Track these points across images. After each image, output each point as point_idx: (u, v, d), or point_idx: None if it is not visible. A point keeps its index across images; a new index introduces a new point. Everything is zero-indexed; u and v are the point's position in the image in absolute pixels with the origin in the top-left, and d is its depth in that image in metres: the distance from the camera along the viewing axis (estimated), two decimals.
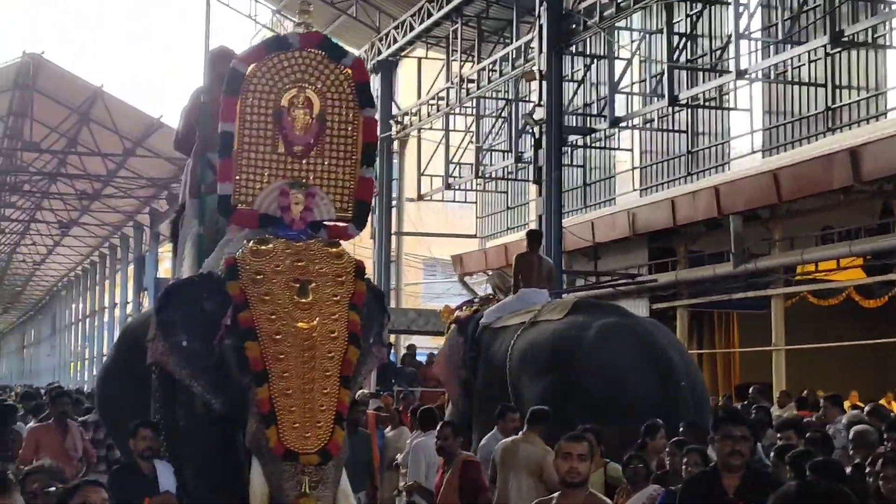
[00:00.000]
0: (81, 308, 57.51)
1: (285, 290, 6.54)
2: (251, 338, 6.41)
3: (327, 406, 6.29)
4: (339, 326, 6.51)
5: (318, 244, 6.79)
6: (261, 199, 7.03)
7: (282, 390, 6.26)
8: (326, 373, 6.36)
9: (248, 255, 6.67)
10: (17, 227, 45.30)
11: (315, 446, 6.18)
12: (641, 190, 23.24)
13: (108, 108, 31.34)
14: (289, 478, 6.16)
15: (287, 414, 6.22)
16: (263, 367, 6.33)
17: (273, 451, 6.17)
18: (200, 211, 8.20)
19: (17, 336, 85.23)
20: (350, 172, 7.25)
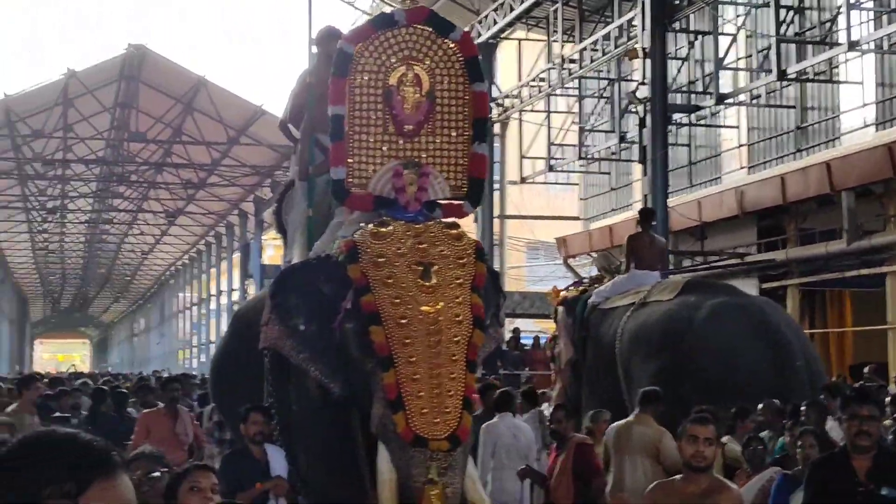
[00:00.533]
0: (189, 296, 58.33)
1: (408, 274, 6.43)
2: (376, 322, 6.31)
3: (455, 391, 6.18)
4: (463, 310, 6.40)
5: (437, 226, 6.68)
6: (374, 181, 6.93)
7: (409, 375, 6.16)
8: (453, 357, 6.25)
9: (368, 238, 6.57)
10: (125, 217, 46.06)
11: (444, 432, 6.07)
12: (749, 168, 22.77)
13: (212, 97, 31.63)
14: (418, 463, 6.06)
15: (415, 399, 6.12)
16: (389, 351, 6.23)
17: (401, 437, 6.07)
18: (309, 193, 8.15)
19: (127, 325, 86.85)
20: (462, 149, 7.14)
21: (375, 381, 6.28)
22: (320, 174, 8.10)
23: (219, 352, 9.46)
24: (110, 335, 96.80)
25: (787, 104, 21.68)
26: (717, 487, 5.82)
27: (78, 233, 50.48)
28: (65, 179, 38.07)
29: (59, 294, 74.40)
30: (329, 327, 6.61)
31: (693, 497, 5.78)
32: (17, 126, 32.94)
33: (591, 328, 12.47)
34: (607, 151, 26.34)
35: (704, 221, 21.71)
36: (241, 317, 8.91)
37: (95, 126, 34.46)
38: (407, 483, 6.08)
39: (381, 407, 6.23)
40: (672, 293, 11.67)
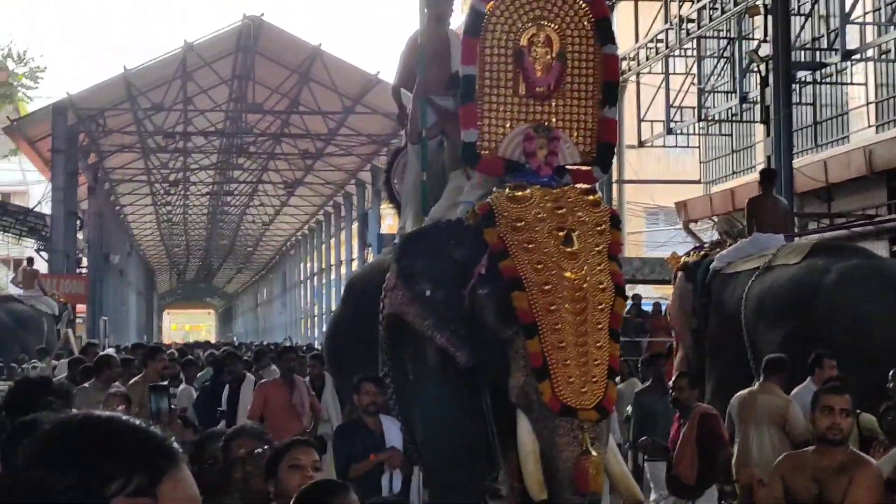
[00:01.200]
0: (309, 266, 58.87)
1: (549, 239, 6.27)
2: (518, 287, 6.16)
3: (601, 360, 6.03)
4: (605, 277, 6.25)
5: (573, 191, 6.51)
6: (505, 144, 6.79)
7: (555, 343, 6.00)
8: (598, 325, 6.10)
9: (504, 202, 6.41)
10: (245, 188, 46.56)
11: (592, 402, 5.92)
12: (877, 126, 21.95)
13: (327, 66, 31.66)
14: (564, 433, 5.90)
15: (561, 368, 5.96)
16: (534, 318, 6.06)
17: (547, 407, 5.92)
18: (423, 157, 7.99)
19: (251, 295, 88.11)
20: (592, 113, 6.96)
21: (515, 349, 6.12)
22: (433, 137, 7.95)
23: (332, 321, 9.37)
24: (234, 305, 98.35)
25: None
26: (853, 461, 5.48)
27: (200, 205, 51.21)
28: (186, 152, 38.58)
29: (184, 266, 75.75)
30: (458, 293, 6.48)
31: (826, 472, 5.46)
32: (138, 100, 33.42)
33: (713, 294, 12.10)
34: (728, 112, 25.63)
35: (831, 182, 21.02)
36: (353, 285, 8.80)
37: (214, 98, 34.78)
38: (552, 453, 5.93)
39: (522, 376, 6.07)
40: (799, 256, 11.25)
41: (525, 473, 6.04)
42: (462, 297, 6.46)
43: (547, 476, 5.94)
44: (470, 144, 6.83)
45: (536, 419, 6.00)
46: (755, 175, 24.84)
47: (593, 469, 5.79)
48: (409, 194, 8.30)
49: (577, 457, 5.82)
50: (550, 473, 5.93)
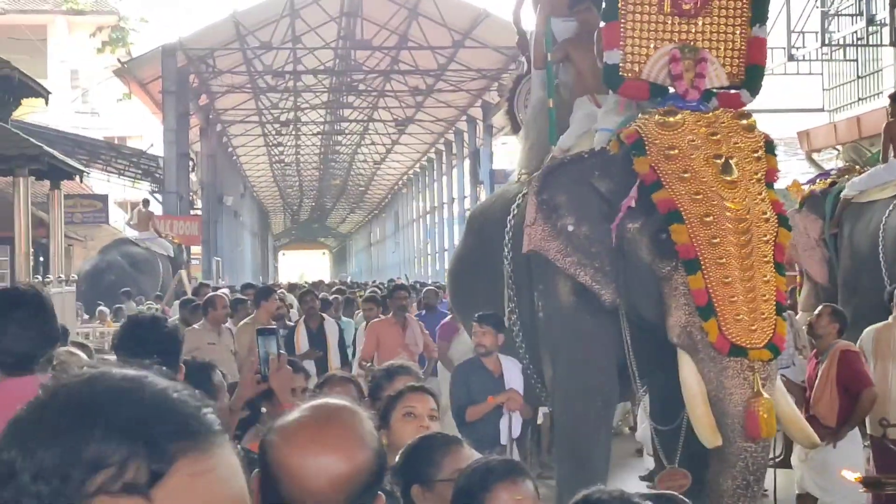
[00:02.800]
0: (421, 205, 58.73)
1: (706, 167, 5.84)
2: (677, 220, 5.74)
3: (769, 295, 5.63)
4: (767, 207, 5.81)
5: (726, 115, 6.05)
6: (649, 66, 6.34)
7: (720, 279, 5.59)
8: (765, 258, 5.69)
9: (653, 128, 5.98)
10: (356, 127, 46.41)
11: (762, 340, 5.53)
12: None
13: (436, 0, 31.15)
14: (733, 375, 5.53)
15: (728, 305, 5.56)
16: (695, 252, 5.64)
17: (715, 346, 5.52)
18: (549, 82, 7.59)
19: (364, 235, 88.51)
20: (741, 33, 6.44)
21: (674, 286, 5.73)
22: (559, 60, 7.57)
23: (454, 256, 8.99)
24: (348, 245, 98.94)
25: None
26: None
27: (312, 145, 51.23)
28: (296, 91, 38.44)
29: (297, 206, 76.22)
30: (604, 228, 6.10)
31: None
32: (246, 40, 33.30)
33: (845, 224, 11.47)
34: (853, 37, 24.55)
35: None
36: (475, 218, 8.42)
37: (322, 36, 34.52)
38: (720, 397, 5.54)
39: (684, 315, 5.68)
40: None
41: (694, 418, 5.67)
42: (608, 231, 6.08)
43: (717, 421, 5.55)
44: (613, 66, 6.39)
45: (703, 360, 5.62)
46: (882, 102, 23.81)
47: (765, 412, 5.41)
48: (533, 122, 7.86)
49: (747, 400, 5.41)
50: (719, 419, 5.55)
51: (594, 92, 7.20)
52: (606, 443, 6.78)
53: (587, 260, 6.18)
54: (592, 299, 6.29)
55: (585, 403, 6.55)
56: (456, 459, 3.05)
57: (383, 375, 4.44)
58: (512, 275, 7.03)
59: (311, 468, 1.98)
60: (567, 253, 6.22)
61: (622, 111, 6.60)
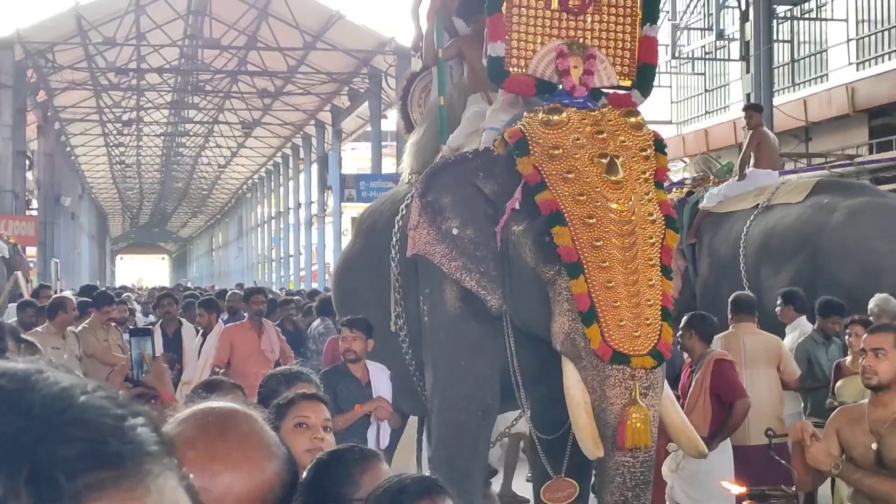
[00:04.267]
0: (267, 210, 57.96)
1: (591, 167, 5.59)
2: (559, 222, 5.47)
3: (654, 300, 5.36)
4: (654, 207, 5.58)
5: (612, 113, 5.81)
6: (536, 61, 6.08)
7: (603, 283, 5.33)
8: (650, 261, 5.43)
9: (537, 127, 5.71)
10: (201, 129, 45.45)
11: (646, 347, 5.28)
12: (858, 63, 21.34)
13: (287, 1, 30.63)
14: (616, 384, 5.27)
15: (611, 310, 5.30)
16: (578, 256, 5.38)
17: (597, 353, 5.26)
18: (440, 80, 7.32)
19: (206, 239, 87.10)
20: (631, 31, 6.24)
21: (558, 291, 5.47)
22: (450, 58, 7.32)
23: (340, 260, 8.62)
24: (189, 250, 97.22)
25: None
26: None
27: (154, 146, 50.03)
28: (139, 90, 37.39)
29: (137, 209, 74.54)
30: (489, 231, 5.83)
31: (884, 424, 4.78)
32: (89, 35, 32.22)
33: (704, 235, 11.47)
34: (702, 50, 24.97)
35: (810, 121, 20.44)
36: (364, 219, 8.11)
37: (168, 34, 33.64)
38: (602, 407, 5.28)
39: (567, 321, 5.41)
40: (802, 194, 10.67)
41: (576, 429, 5.43)
42: (494, 234, 5.81)
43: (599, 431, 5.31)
44: (497, 59, 6.12)
45: (586, 368, 5.37)
46: (729, 115, 24.29)
47: (639, 422, 5.16)
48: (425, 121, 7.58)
49: (623, 407, 5.19)
50: (601, 430, 5.31)
51: (487, 90, 6.96)
52: (484, 452, 6.55)
53: (472, 264, 5.92)
54: (478, 305, 6.03)
55: (465, 412, 6.29)
56: (376, 476, 2.72)
57: (280, 380, 4.07)
58: (399, 278, 6.74)
59: (213, 490, 1.63)
60: (452, 257, 5.96)
61: (507, 108, 6.35)
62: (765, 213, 10.70)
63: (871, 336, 4.98)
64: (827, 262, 9.68)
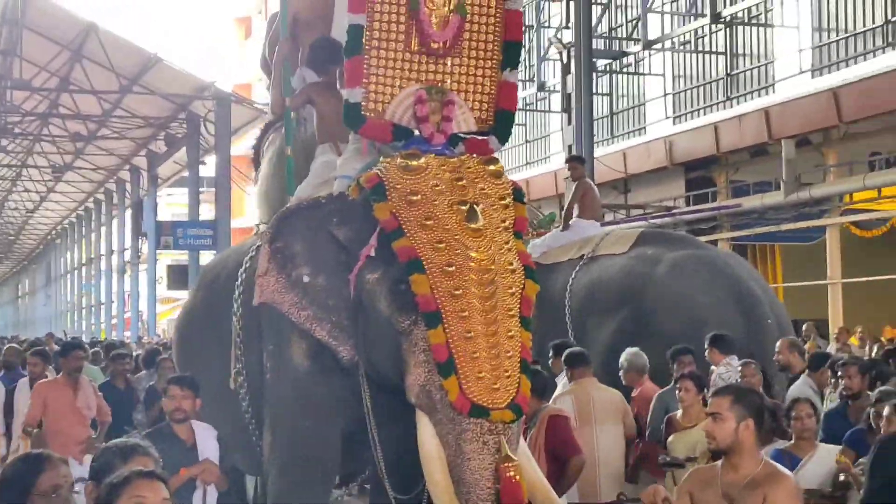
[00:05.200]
0: (77, 256, 56.28)
1: (451, 214, 5.41)
2: (417, 270, 5.25)
3: (513, 351, 5.20)
4: (514, 257, 5.42)
5: (472, 160, 5.66)
6: (393, 107, 5.88)
7: (462, 333, 5.14)
8: (510, 312, 5.28)
9: (395, 172, 5.52)
10: (8, 173, 43.87)
11: (505, 400, 5.10)
12: (674, 117, 21.89)
13: (102, 43, 29.81)
14: (472, 438, 5.05)
15: (470, 361, 5.10)
16: (436, 305, 5.16)
17: (455, 406, 5.04)
18: (287, 129, 7.09)
19: (12, 286, 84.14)
20: (491, 76, 6.12)
21: (414, 342, 5.25)
22: (298, 107, 7.11)
23: (183, 312, 8.21)
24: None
25: (717, 50, 20.76)
26: (767, 476, 4.72)
27: None
28: None
29: None
30: (342, 279, 5.59)
31: (737, 487, 4.71)
32: None
33: None
34: (523, 102, 25.26)
35: (630, 173, 20.83)
36: (208, 270, 7.76)
37: None
38: (458, 463, 5.06)
39: (423, 372, 5.20)
40: (626, 245, 10.74)
41: (431, 485, 5.22)
42: (346, 282, 5.58)
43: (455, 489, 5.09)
44: (354, 105, 5.91)
45: (441, 422, 5.17)
46: (550, 166, 24.60)
47: (517, 476, 4.99)
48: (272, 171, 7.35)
49: (497, 465, 5.00)
50: (456, 486, 5.09)
51: (337, 140, 6.75)
52: None
53: (324, 313, 5.68)
54: (327, 359, 5.80)
55: (304, 474, 6.04)
56: None
57: (115, 454, 3.73)
58: (241, 333, 6.44)
59: None
60: (302, 306, 5.71)
61: (365, 155, 6.16)
62: (590, 264, 10.72)
63: (711, 399, 4.94)
64: (651, 314, 9.72)
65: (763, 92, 19.57)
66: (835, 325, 16.79)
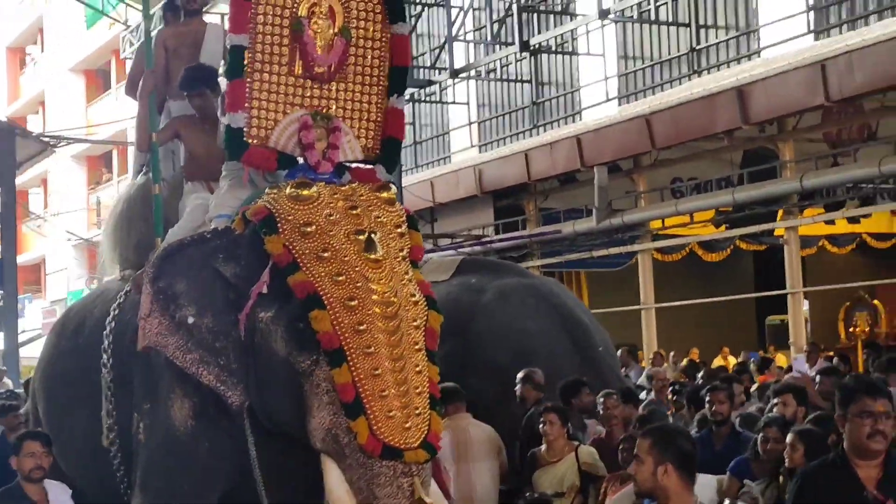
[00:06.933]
0: None
1: (348, 245, 5.08)
2: (317, 306, 4.87)
3: (422, 387, 4.90)
4: (414, 288, 5.11)
5: (363, 188, 5.35)
6: (277, 133, 5.52)
7: (368, 370, 4.82)
8: (416, 346, 5.01)
9: (285, 203, 5.16)
10: None
11: (417, 439, 4.78)
12: (480, 146, 21.91)
13: None
14: (386, 482, 4.71)
15: (379, 400, 4.79)
16: (340, 342, 4.77)
17: (365, 449, 4.68)
18: (153, 166, 6.59)
19: None
20: (378, 102, 5.83)
21: (316, 383, 4.88)
22: (166, 142, 6.65)
23: (42, 363, 7.41)
24: None
25: (522, 78, 20.89)
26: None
27: None
28: None
29: None
30: (230, 319, 5.15)
31: None
32: None
33: None
34: None
35: (438, 202, 20.69)
36: (70, 318, 7.10)
37: None
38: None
39: (328, 415, 4.83)
40: (447, 273, 10.52)
41: None
42: (235, 323, 5.13)
43: None
44: (237, 131, 5.50)
45: (351, 467, 4.82)
46: None
47: None
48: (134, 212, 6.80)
49: None
50: None
51: (209, 178, 6.29)
52: None
53: (211, 356, 5.24)
54: (210, 410, 5.32)
55: None
56: None
57: None
58: (111, 385, 5.88)
59: None
60: (188, 349, 5.26)
61: (246, 187, 5.74)
62: None
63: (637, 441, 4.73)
64: (479, 344, 9.46)
65: (570, 119, 19.76)
66: (649, 349, 16.99)
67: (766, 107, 14.21)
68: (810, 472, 4.91)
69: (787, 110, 14.27)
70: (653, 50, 18.12)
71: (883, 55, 12.61)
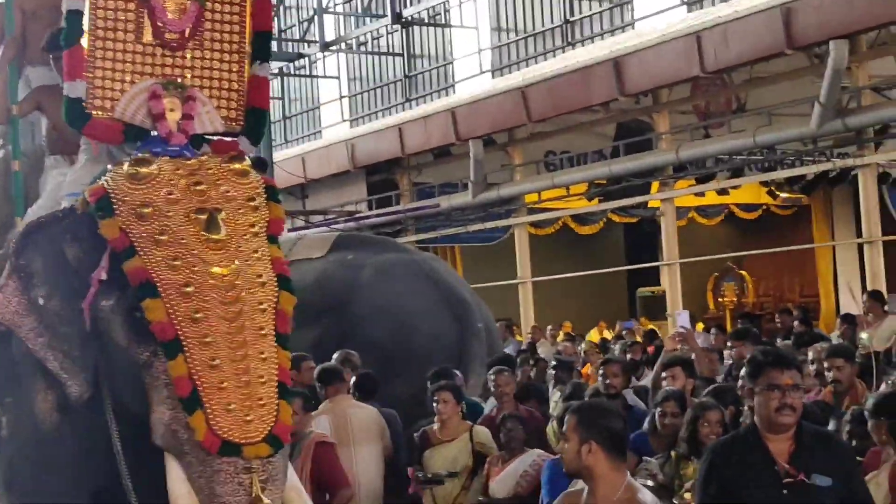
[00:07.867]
0: None
1: (187, 225, 4.57)
2: (150, 294, 4.43)
3: (267, 375, 4.45)
4: (264, 267, 4.66)
5: (213, 160, 4.84)
6: (124, 103, 5.02)
7: (205, 361, 4.37)
8: (261, 331, 4.52)
9: (122, 182, 4.63)
10: None
11: (260, 432, 4.35)
12: (352, 120, 21.57)
13: None
14: (226, 480, 4.30)
15: (216, 393, 4.35)
16: (175, 332, 4.39)
17: (203, 445, 4.29)
18: (14, 140, 6.10)
19: None
20: (238, 70, 5.33)
21: (155, 376, 4.44)
22: (26, 113, 6.15)
23: None
24: None
25: (394, 52, 20.59)
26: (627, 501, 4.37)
27: None
28: None
29: None
30: (76, 304, 4.71)
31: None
32: None
33: None
34: None
35: (310, 178, 20.31)
36: None
37: None
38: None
39: (167, 409, 4.39)
40: (323, 250, 10.32)
41: None
42: (80, 309, 4.72)
43: None
44: (76, 101, 5.03)
45: (191, 464, 4.42)
46: None
47: None
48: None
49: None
50: None
51: (72, 152, 5.85)
52: None
53: (56, 342, 4.81)
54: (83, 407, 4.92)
55: None
56: None
57: None
58: None
59: None
60: (39, 332, 4.82)
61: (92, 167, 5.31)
62: None
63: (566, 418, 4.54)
64: (358, 321, 9.33)
65: (444, 93, 19.54)
66: (527, 323, 16.91)
67: (641, 78, 14.20)
68: (720, 446, 4.78)
69: (662, 82, 14.26)
70: (526, 22, 17.98)
71: (757, 25, 12.66)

------------------------------

Keep to the lines above from the line with "49: (577, 457, 5.82)" to the line with "61: (622, 111, 6.60)", and set down exactly those, inclusive, with nothing else and every picture left out.

Output of the exercise
49: (577, 457, 5.82)
50: (550, 473, 5.93)
[00:02.800]
0: (421, 205, 58.73)
1: (706, 167, 5.84)
2: (677, 220, 5.74)
3: (769, 295, 5.63)
4: (767, 207, 5.81)
5: (726, 115, 6.05)
6: (649, 66, 6.34)
7: (720, 279, 5.59)
8: (765, 258, 5.69)
9: (653, 128, 5.98)
10: (356, 127, 46.41)
11: (762, 340, 5.53)
12: None
13: (436, 0, 31.15)
14: (733, 375, 5.53)
15: (728, 305, 5.56)
16: (695, 252, 5.64)
17: (715, 346, 5.52)
18: (549, 82, 7.59)
19: (364, 235, 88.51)
20: (741, 33, 6.44)
21: (674, 286, 5.73)
22: (559, 60, 7.57)
23: (454, 256, 8.99)
24: (348, 245, 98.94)
25: None
26: None
27: (312, 145, 51.23)
28: (296, 91, 38.44)
29: (297, 206, 76.22)
30: (604, 228, 6.10)
31: None
32: (246, 40, 33.30)
33: (845, 224, 11.47)
34: (853, 37, 24.55)
35: None
36: (475, 218, 8.42)
37: (322, 36, 34.52)
38: (720, 397, 5.54)
39: (684, 315, 5.68)
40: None
41: (694, 418, 5.67)
42: (608, 231, 6.08)
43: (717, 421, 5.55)
44: (613, 66, 6.39)
45: (703, 360, 5.62)
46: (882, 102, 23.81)
47: (765, 412, 5.41)
48: (533, 122, 7.86)
49: (747, 400, 5.41)
50: (719, 419, 5.55)
51: (594, 92, 7.20)
52: (606, 443, 6.78)
53: (587, 260, 6.18)
54: (592, 299, 6.29)
55: (585, 403, 6.55)
56: (456, 459, 3.05)
57: (383, 375, 4.44)
58: (512, 275, 7.03)
59: (311, 468, 1.98)
60: (567, 253, 6.22)
61: (622, 111, 6.60)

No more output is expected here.